The second word Tehoim, has two syllables, Tuh-hoim The first syllable has a hebrew shva. I put it to you that again, the sound there on the first syllable of tehoim, is (ə) the IPA Schwa.
(source- https://torahreading.dafyomireview.com/cd/torah-ashkenaz/01-Bereshit-01-PBereshit-Part01.mp3 )
Here we have a word Mrachefet, the first syllable has a vocal shva, and same as all my other examples, it seems to me that that first syllable has the sound (ə) the IPA Schwa.

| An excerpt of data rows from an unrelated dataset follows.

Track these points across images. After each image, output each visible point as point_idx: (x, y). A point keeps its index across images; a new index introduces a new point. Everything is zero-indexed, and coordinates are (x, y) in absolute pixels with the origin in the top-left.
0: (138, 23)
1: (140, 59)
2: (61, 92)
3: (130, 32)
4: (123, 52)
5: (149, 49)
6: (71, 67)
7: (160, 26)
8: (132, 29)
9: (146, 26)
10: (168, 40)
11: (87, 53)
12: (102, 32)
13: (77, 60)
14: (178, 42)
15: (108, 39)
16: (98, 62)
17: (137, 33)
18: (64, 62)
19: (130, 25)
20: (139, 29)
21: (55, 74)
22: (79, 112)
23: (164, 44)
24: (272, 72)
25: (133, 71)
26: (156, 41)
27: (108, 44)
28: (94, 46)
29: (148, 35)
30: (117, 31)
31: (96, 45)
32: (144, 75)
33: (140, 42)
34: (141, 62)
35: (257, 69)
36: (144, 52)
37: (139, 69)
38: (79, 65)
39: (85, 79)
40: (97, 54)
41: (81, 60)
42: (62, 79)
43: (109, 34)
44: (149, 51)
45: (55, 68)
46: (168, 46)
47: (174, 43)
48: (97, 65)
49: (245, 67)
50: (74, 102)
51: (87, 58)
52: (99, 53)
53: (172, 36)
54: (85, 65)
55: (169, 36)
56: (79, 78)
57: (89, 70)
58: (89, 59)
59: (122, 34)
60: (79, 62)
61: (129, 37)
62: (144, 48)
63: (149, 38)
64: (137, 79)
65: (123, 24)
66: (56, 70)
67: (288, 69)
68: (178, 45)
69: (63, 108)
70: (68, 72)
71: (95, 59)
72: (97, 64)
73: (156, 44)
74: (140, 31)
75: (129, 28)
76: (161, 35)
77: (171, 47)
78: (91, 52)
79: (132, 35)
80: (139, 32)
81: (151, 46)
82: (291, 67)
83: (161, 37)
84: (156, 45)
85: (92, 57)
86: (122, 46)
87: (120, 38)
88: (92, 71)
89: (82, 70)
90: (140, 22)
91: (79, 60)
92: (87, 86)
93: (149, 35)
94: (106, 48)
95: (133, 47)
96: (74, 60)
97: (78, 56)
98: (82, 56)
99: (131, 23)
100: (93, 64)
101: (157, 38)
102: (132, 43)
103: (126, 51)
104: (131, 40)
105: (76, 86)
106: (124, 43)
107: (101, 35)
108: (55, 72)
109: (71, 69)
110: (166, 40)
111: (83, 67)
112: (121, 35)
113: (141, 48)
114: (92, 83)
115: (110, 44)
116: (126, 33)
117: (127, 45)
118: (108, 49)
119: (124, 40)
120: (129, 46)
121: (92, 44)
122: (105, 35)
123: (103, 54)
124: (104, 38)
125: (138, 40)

Wikipedia could be trying to say that the hebrew shva isn't pronounced as (ə) in any pronunciation, not modern hebrew , not earlier than modern hebrew. Or it could be saying it's not modern and not ancient, but is not denying that ashkenazi and sephardi/mizrahi pronunciation is as (ə). But it seems to me to suggest that it's not pronounced like that and is just a wrong transcription.

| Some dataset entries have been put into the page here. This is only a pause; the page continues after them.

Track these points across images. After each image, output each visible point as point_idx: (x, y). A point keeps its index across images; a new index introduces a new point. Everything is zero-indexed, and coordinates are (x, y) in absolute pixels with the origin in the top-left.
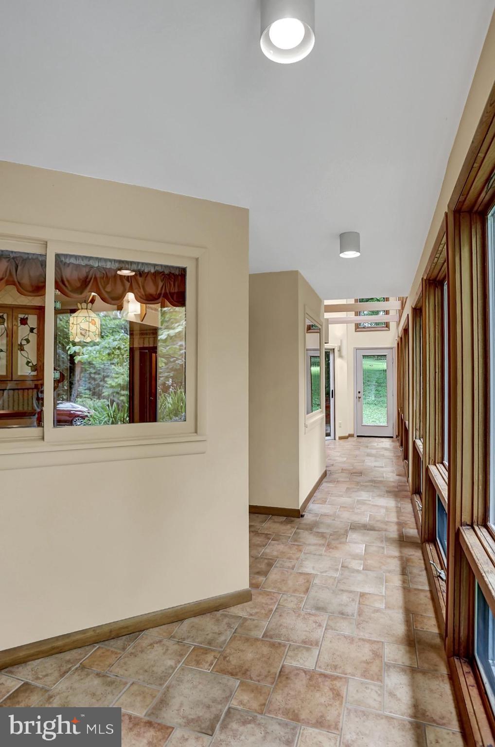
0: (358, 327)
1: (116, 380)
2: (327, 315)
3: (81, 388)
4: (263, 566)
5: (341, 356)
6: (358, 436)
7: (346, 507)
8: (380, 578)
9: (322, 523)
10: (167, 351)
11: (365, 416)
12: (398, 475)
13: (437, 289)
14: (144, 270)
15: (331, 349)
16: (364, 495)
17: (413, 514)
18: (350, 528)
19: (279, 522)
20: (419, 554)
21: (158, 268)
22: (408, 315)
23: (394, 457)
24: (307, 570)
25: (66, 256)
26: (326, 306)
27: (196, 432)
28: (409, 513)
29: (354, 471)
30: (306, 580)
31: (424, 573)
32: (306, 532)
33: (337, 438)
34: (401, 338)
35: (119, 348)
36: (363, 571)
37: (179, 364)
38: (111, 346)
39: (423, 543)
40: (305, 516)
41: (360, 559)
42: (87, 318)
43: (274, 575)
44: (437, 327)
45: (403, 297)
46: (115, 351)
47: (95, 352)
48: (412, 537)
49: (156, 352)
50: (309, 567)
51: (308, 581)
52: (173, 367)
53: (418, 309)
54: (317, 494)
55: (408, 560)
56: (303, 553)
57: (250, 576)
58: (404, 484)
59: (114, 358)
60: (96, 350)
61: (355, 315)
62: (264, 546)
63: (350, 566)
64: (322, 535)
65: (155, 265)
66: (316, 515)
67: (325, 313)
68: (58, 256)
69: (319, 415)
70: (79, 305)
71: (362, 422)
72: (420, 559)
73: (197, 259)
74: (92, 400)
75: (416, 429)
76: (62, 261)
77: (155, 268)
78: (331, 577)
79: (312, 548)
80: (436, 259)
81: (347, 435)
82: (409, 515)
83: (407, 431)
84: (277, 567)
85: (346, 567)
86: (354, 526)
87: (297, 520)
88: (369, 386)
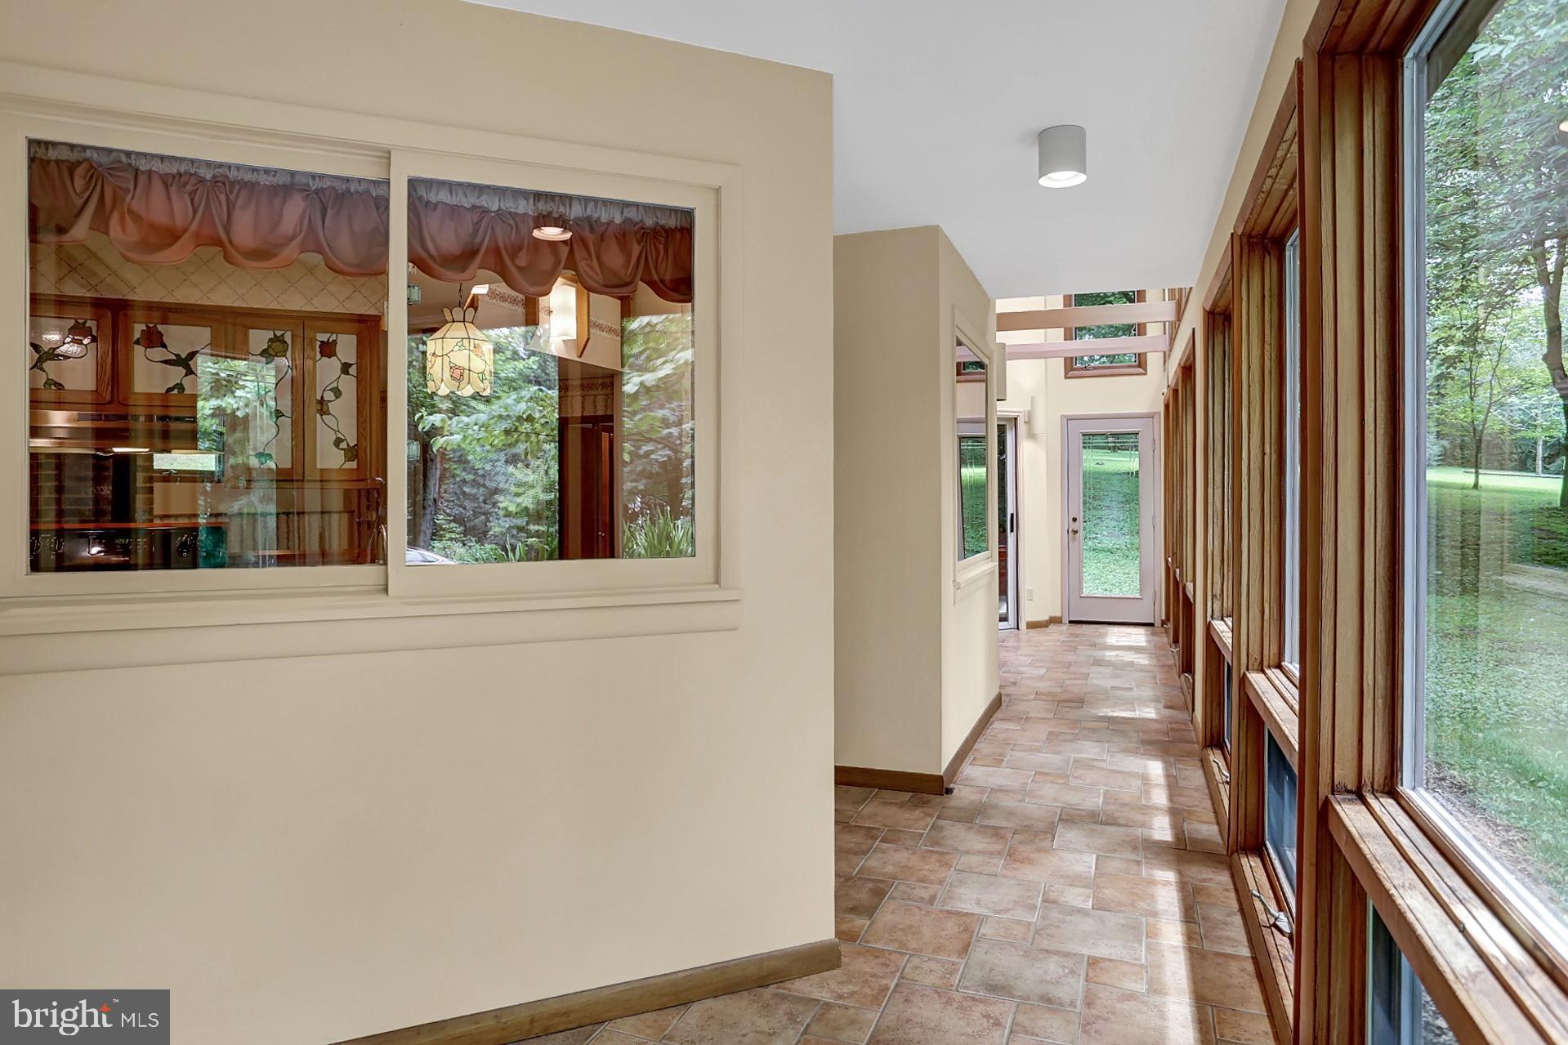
0: (1073, 367)
1: (519, 500)
2: (1003, 337)
3: (441, 517)
4: (863, 896)
5: (1032, 436)
6: (1070, 622)
7: (1048, 774)
8: (1134, 928)
9: (995, 807)
10: (636, 426)
11: (1086, 577)
12: (1167, 707)
13: (1267, 258)
14: (599, 218)
15: (1009, 419)
16: (1090, 750)
17: (1207, 791)
18: (1060, 820)
19: (896, 804)
20: (1222, 879)
21: (631, 214)
22: (1194, 330)
23: (1157, 668)
24: (962, 906)
25: (430, 183)
26: (1001, 316)
27: (717, 581)
28: (1197, 790)
29: (1066, 696)
30: (962, 928)
31: (1238, 919)
32: (959, 825)
33: (1023, 626)
34: (1176, 391)
35: (530, 419)
36: (1093, 912)
37: (657, 460)
38: (511, 414)
39: (1232, 854)
40: (955, 792)
41: (1086, 886)
42: (466, 342)
43: (888, 914)
44: (1267, 347)
45: (1181, 290)
46: (521, 424)
47: (476, 428)
48: (1204, 841)
49: (611, 430)
50: (968, 899)
51: (966, 929)
52: (644, 470)
53: (1219, 314)
54: (981, 746)
55: (1197, 891)
56: (952, 869)
57: (836, 917)
58: (1183, 727)
59: (517, 441)
60: (480, 422)
61: (1065, 340)
62: (865, 853)
63: (1062, 899)
64: (997, 833)
65: (624, 205)
66: (982, 790)
67: (998, 333)
68: (413, 183)
69: (984, 565)
70: (446, 312)
71: (1081, 589)
72: (1226, 890)
73: (718, 190)
74: (464, 545)
75: (1213, 596)
76: (420, 199)
77: (622, 213)
78: (1018, 922)
79: (974, 860)
80: (1269, 181)
81: (1047, 618)
82: (1195, 794)
83: (1189, 606)
84: (894, 898)
85: (1054, 902)
86: (1068, 815)
87: (937, 799)
88: (1095, 508)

If we look on google books at a classic book on biblical hebrew "A grammar of biblical hebrew" by Paul Joüon (Author), T. Muraoka (Author) here We see that it says
On page 47 $8 the authors write "The vocalic shva usually transliterated with either [small superscript e] or [upside down e], something like the 'a' in english about.

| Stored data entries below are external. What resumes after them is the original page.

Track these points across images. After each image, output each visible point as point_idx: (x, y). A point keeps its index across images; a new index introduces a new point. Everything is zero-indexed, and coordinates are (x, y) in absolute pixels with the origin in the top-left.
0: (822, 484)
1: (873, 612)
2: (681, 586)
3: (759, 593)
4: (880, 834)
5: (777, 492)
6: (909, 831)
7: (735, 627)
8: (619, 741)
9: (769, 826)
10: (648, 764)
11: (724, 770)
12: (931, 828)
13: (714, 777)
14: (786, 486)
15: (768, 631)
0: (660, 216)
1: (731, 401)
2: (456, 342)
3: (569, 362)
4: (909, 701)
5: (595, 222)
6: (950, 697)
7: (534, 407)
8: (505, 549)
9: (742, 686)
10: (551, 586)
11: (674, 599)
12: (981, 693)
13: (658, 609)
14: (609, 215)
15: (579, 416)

on page 50, the end of $8, marked f, it says "In Contemporary Israeli pronunciation there is no phonemic distinction between slient shva and vocal shva pronounced e, the latter being a positional and non-obligatory allophone. Thus [gdolim] is perfectly normal and acceptable alongside [gedolim] for גְּדוֹלִים Similarly, e is heard as a rule at morpheme boundaries, e.g. מְדבר [medaber], יְדבר [yedaber], בְּספר [besefer], וְגָדוֹל [vegadol]"
So that book says no doubt talking about how the shva na (vocal shva) is pronounced, that it's pronounced "something like the 'a' in english about."
And funnily enough the wikipedia article on shwa admits that is how shwa is pronounced "'a', as in about
Funnily enough there is a shva/shwa on the first syllable of the word shva/shwa(the hebrew vowel / half vowel known as shva/shwa), and wikipedia describes the pronunciation of shva/shwa as
[ʃəˑwɒːʔ]) in "classical pronunciation".
So for wikipedia to say " the schwa vowel has never been pronounced that way, neither in Modern Hebrew nor in any earlier pronunciation" seems wrong and even contradictory. If by earlier it means earlier than modern. If by earlier wikipedia means pre classical thus simply it isn't stating about ashkenazi and sephardi/mizirahi pronunciation of shva, and it's trying to suggest that they have deviated from an original/earlier pronunciation .
Also since that grammar book by Muraoka says "In Contemporary Israeli pronunciation ........Thus [gdolim] is perfectly normal and acceptable alongside [gedolim] for גְּדוֹלִים " it seems it's saying that in modern hebrew, guh-dolim i.e. with the ə is acceptable and normal, alongside e(apparently modern israeli pronunciation pronounces vocal shva as eh like the e in 'bed').
So, is wikipedia wrong on that, and have I got that right?